Formula: rotated[j][i] = original[m-1-i][j]


Tracing the 3×3 example

Original column 0 = [1, 4, 7], bottom to top = [7, 4, 1] → first row of output ✓ Original column 1 = [2, 5, 8], bottom to top = [8, 5, 2] → second row ✓ Original column 2 = [3, 6, 9], bottom to top = [9, 6, 3] → third row ✓


Solution approaches

m, n = map(int, input().split())
matrix = [list(map(int, input().split())) for _ in range(m)]

for j in range(n):
    row = [matrix[m - 1 - i][j] for i in range(m)]
    print(*row)
m, n = map(int, input().split())
matrix = [list(map(int, input().split())) for _ in range(m)]

rotated = list(zip(*matrix[::-1]))
for row in rotated:
    print(*row)

matrix[::-1] reverses the row order. zip(*...) transposes (rows become columns). Together they give a 90° clockwise rotation in two steps.

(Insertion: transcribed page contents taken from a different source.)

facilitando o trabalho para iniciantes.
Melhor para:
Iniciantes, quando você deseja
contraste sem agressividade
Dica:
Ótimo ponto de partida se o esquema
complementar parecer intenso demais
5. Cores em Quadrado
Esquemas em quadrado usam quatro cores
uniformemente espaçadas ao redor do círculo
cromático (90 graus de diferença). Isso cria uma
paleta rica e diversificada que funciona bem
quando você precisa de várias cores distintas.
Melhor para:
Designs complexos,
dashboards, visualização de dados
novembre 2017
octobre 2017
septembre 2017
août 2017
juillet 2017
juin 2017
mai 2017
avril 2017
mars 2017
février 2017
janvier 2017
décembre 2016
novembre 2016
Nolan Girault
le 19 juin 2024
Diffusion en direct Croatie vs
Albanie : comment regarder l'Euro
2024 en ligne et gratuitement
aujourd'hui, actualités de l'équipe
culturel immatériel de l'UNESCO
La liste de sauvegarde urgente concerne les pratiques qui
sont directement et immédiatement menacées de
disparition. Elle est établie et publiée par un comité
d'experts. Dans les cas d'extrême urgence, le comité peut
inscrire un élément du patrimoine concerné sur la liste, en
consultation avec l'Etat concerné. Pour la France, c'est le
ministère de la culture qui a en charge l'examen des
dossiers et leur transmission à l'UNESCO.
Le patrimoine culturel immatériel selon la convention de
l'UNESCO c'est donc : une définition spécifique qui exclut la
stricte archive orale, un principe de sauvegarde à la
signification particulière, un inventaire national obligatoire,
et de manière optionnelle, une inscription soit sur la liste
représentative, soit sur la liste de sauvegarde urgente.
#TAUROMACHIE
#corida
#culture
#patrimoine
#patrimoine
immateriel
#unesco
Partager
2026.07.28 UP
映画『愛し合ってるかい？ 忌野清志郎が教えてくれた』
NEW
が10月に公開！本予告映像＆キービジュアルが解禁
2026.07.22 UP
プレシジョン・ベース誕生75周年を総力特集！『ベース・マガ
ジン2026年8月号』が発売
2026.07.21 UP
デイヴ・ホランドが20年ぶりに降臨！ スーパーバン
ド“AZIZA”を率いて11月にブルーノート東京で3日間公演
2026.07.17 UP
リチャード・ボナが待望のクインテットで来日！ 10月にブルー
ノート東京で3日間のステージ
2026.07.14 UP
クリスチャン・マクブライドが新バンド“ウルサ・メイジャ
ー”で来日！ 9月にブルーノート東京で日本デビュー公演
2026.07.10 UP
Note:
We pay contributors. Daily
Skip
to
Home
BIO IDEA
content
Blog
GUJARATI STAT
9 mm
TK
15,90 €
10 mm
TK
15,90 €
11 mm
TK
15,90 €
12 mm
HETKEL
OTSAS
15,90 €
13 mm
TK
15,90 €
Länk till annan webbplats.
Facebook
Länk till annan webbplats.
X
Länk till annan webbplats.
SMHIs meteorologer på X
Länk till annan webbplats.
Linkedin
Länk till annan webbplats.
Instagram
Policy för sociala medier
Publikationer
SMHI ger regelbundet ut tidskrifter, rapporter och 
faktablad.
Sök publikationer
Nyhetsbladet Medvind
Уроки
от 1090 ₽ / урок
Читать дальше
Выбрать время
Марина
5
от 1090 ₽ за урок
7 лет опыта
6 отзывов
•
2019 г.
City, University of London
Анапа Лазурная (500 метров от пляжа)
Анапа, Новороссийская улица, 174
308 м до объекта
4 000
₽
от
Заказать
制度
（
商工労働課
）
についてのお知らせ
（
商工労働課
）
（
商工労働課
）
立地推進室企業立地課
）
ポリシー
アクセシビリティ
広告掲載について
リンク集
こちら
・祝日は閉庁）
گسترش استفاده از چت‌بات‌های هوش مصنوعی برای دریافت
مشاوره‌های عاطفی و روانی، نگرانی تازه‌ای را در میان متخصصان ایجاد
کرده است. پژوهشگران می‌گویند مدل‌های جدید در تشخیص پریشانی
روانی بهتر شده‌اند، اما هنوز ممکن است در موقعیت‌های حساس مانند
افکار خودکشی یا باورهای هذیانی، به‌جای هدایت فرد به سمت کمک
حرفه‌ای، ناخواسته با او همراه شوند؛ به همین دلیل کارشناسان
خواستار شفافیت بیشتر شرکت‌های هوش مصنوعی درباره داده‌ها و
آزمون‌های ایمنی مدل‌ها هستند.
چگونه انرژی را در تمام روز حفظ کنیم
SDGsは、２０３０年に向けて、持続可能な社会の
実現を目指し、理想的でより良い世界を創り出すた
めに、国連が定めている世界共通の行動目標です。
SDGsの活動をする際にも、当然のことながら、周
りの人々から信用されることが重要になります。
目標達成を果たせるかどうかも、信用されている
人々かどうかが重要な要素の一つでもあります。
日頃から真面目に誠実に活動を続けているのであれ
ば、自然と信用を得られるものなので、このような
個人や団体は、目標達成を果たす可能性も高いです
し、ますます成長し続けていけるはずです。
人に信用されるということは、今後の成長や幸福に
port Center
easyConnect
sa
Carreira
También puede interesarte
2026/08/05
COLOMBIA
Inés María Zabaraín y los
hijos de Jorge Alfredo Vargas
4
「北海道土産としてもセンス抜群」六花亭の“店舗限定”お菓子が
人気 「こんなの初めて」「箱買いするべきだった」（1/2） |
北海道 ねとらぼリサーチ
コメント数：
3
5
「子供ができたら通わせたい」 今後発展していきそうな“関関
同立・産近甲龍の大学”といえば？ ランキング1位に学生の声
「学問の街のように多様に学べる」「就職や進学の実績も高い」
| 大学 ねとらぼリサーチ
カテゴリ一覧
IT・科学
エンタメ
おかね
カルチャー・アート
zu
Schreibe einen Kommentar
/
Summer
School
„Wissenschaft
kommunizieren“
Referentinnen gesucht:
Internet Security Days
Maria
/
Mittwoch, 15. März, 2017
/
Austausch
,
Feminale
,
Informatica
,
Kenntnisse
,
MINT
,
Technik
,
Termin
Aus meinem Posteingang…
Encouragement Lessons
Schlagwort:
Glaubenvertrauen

m, n = map(int, input().split())
matrix = []
for _ in range(m):
    row = list(map(int, input().split()))
    matrix.append(row)

# Build rotated matrix: n rows, m columns
for j in range(n):
    rotated_row = []
    for i in range(m - 1, -1, -1):   # bottom to top
        rotated_row.append(matrix[i][j])
    print(*rotated_row)
# For reference only - numpy not available in exam
import numpy as np
m, n = map(int, input().split())
matrix = [list(map(int, input().split())) for _ in range(m)]
rotated = np.rot90(matrix, k=-1)   # k=-1 for clockwise
for row in rotated:
    print(*row)

Key takeaways

01

Column j (bottom to top) → row j of rotated matrix

This is the defining property of a 90° clockwise rotation. matrix[m-1-i][j] picks element from column j, counting rows from the bottom (i=0 → last row, i=m-1 → first row).

02

zip(*matrix[::-1]) - the two-liner trick

Reverse the rows (matrix[::-1]), then transpose (zip(*...)). These two operations together achieve a 90° clockwise rotation. Memorise this pattern - it works for any rectangular matrix.

03

Output is n × m when input is m × n

Rotating a 3×4 matrix clockwise gives a 4×3 matrix. The number of output rows = original number of columns (n), and the number of output columns = original number of rows (m).